Last step in the proof of $ G(F):=\{(p, F(p); p \in M\}$ is an embedded submanifold of $M \times N$ of dimension $m$, $F:M\rightarrow N$ smooth

Question

Consider the definition of embedded submanifold as follows :Let $M$ be a smooth manifold of dimension $m$ and $S\subseteq M$. $S$ is an embedded manofold of dimension $k$ if for every $p \in S$, there is a chart $(U,\varphi)$ of $M$ containing $p$. s.t

$\varphi(U \cap S)=(\Bbb R^k \times \{0\})\cap \varphi(U)$

Now the problem I am solving is

Let $M$ of dim=m and $N$ of dim=n be smooth manifolds and $F:M\rightarrow N$ a smooth map Prove that the graph of F: $ G(F):=\{(p, F(p); p \in M\}$ is an embedded submanifold of $M \times N$ of dimension $m$

To prove this I followed this steps:

1. Let $p \in M$ and $(V,\psi)$ a chart of $N$ around $F(p)$.Prove that there is a chart $(U,\varphi)$ so that $F(U)\subset V$
2. Define the following map: $h:\varphi(U)\times \Bbb R^n\rightarrow \varphi(U)\times \Bbb R^n$ as $h(x,y):=(x,y-\psi\circ F\circ \varphi^{-1}(x))$, for $x \in \varphi(U), y \in\Bbb R^n $ Prove that there are open neighborhoods $\tilde U$ of $p$ and $\tilde V$ of F(p) s.t $\tilde U \subseteq U$, $\tilde V \subseteq V$ and $h|_{\varphi(\tilde U)\times \psi(\tilde V)}$ is an diffeomeorphism onto it's image and that this image is open in $\Bbb R^m\times \Bbb R^n$
3. Define $\theta:\tilde U \times \tilde V\rightarrow \Bbb R^m\times \Bbb R^n$ as $\theta(q,r):=h(\varphi(q),\psi(r))$, for $q \in \tilde U$, $r \in \tilde V$. Prove that $(\tilde U\times \tilde V, \theta)$ is a chart of $M\times N$
4. Prove that G is an embedded submanifold of $M \times N$ of dimension $m$

I already proved 1,2,3. 2 followed from the inverse function theorem

I have a doubt in the last step.

Following the definition of submanifold I already have from point 3 that $(\tilde U\times \tilde V, \theta)$ is a chart of $M\times N$, around $(p,F(p))$ It suffices to prove that

$\theta((\tilde U\times \tilde V) \cap G)=(\Bbb R^m \times \{0\})\cap \theta(\tilde U\times \tilde V)\tag{*}$.

Since $\theta$ is in particular a bijection I can distribute $\theta$ over the intersection:

$\theta((\tilde U\times \tilde V) \cap G)=\theta(\tilde U\times \tilde V) \cap \theta(G)$

and take $(q,r) \in G$ then $r=F(q)$ and $\theta((q,r))=h(\varphi(q),\psi(F(q)))=(\varphi(q),\psi(F(q))-\psi\circ F\circ \varphi^{-1}(\varphi(q)))=(\varphi(q),0)$

so $\theta(G)\subseteq \Bbb R^m \times \{0\}$. But I would like to get $\theta(G)= \Bbb R^m \times \{0\}$ so that $(*) $ is verified.
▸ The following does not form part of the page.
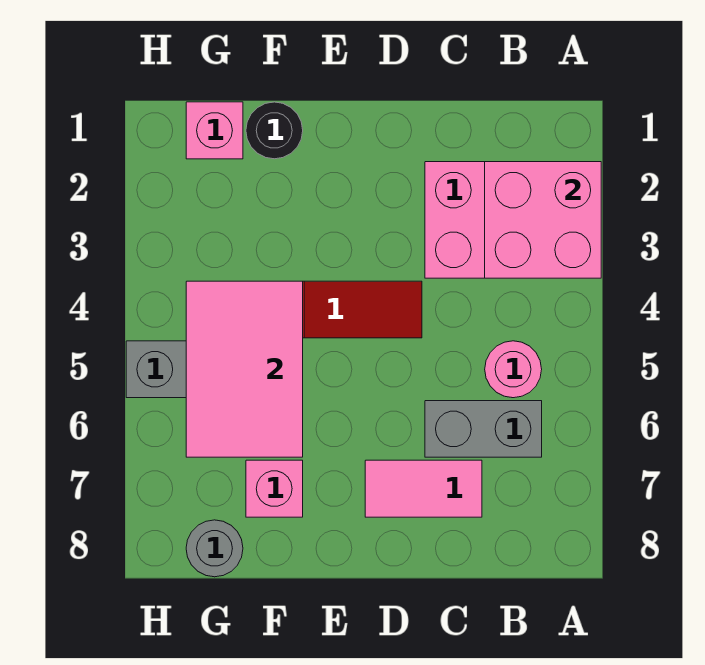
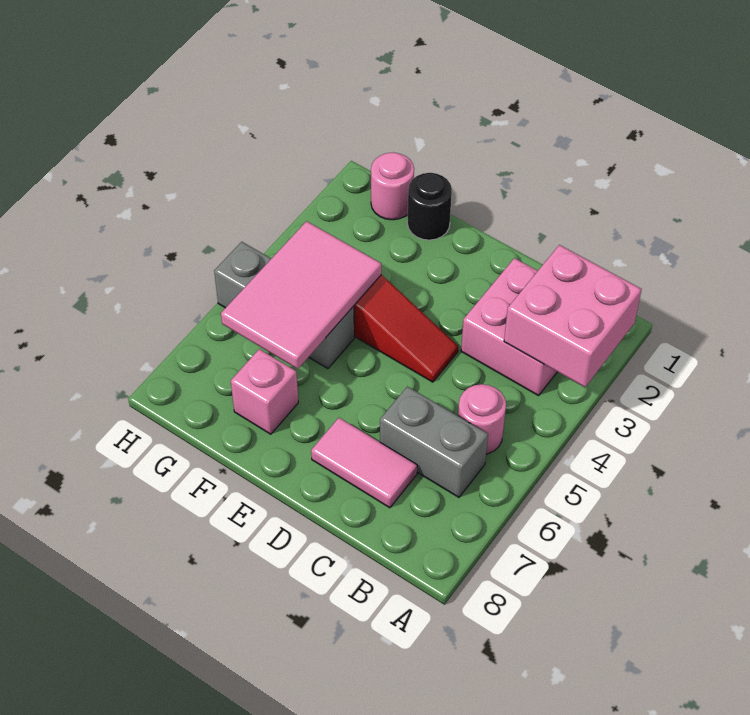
pink brick G1 level 1 -> pink round brick G1 level 1
grey round brick G8 level 1 -> none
How do I conclude that?

Answer 1

Since $\theta$ is in particular a bijection I can distribute $\theta$ over the intersection:
$\theta((\tilde U\times \tilde V) \cap G)=\theta(\tilde U\times \tilde V) \cap \theta(G)$

No, you cannot. $\theta$ is only defined on the subset $\tilde U\times \tilde V$ of $ M \times N$ and in general $G$ is not contained in $\tilde U\times \tilde V$. The minimal requirement for this would be $\tilde U = M$, i.e. that $M$ is covered by a single chart. And that is possible only when $M$ is diffeomorphic to an open subset of $\mathbb R^m$.

Fortunately you do not need to "distribute $\theta$ over the intersection".

You have correctly shown that $\theta((\tilde U\times \tilde V) \cap G) \subset \mathbb R^m \times \{0\}$. Thus you get the inlusion "$\subset$" in (*).

But we can prove (*) in one go. Actually we have for all $(q,r) \in \tilde U\times \tilde V$

$$\theta(q,r) = h(\varphi(q),\psi(r)) = (\varphi(q),\psi(r) - \psi(F(\varphi^{-1}(\varphi(q))))) = (\varphi(q),\psi(r) - \psi(F(q))) .$$

But $$\psi(r) - \psi(F(q)) = 0 \Longleftrightarrow \psi(r) = \psi(F(q)) \Longleftrightarrow r = F(q)$$ since the chart $\psi$ is bijective. This shows that for $(q,r) \in \tilde U\times \tilde V$

$$\theta(q,r) \in \Bbb R^m \times \{0\} \Longleftrightarrow (q,r) \in G .$$ This is nothing else than (*).